Data extracts –
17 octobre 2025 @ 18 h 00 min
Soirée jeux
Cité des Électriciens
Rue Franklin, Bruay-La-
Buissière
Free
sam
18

--

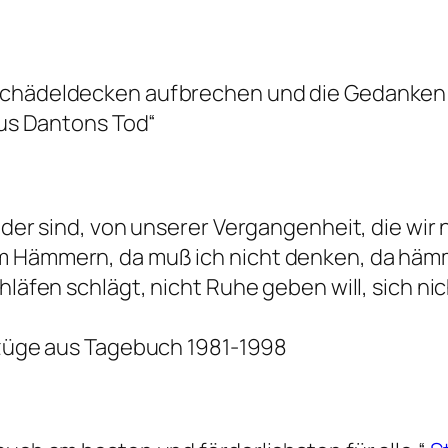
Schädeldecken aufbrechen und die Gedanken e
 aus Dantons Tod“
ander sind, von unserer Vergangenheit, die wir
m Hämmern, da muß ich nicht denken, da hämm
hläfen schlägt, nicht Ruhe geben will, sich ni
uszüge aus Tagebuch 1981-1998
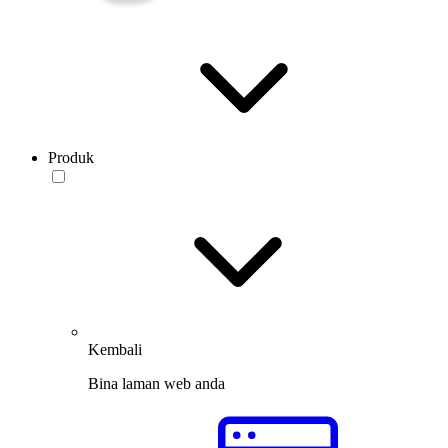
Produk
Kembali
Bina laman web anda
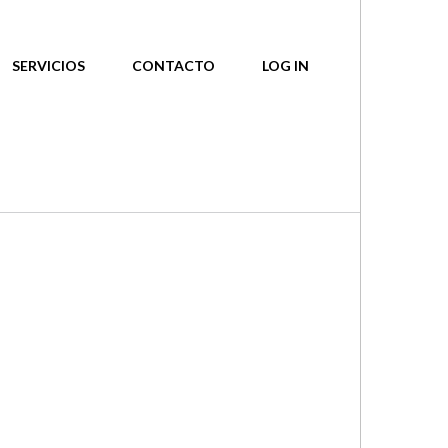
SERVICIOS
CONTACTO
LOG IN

...

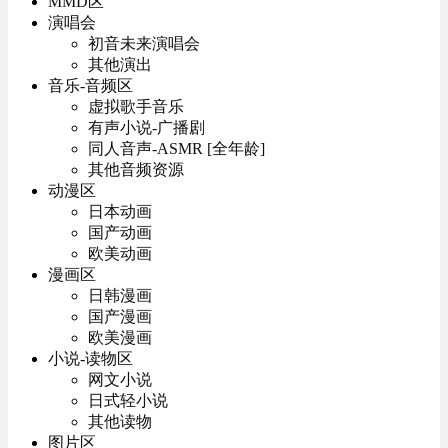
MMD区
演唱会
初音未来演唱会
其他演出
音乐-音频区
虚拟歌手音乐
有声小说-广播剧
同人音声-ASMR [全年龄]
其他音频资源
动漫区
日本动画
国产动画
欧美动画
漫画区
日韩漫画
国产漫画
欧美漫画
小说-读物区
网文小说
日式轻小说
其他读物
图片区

Exercise aim – Copy out everything in the records from the line containing "Schädeldecken aufbrechen und die Gedanken e" down to the line containing "Bina laman web anda", including both of those lines. Leave out the picture markers.

Completed exercise –
Schädeldecken aufbrechen und die Gedanken e
 aus Dantons Tod“
ander sind, von unserer Vergangenheit, die wir
m Hämmern, da muß ich nicht denken, da hämm
hläfen schlägt, nicht Ruhe geben will, sich ni
uszüge aus Tagebuch 1981-1998
Produk
Kembali
Bina laman web anda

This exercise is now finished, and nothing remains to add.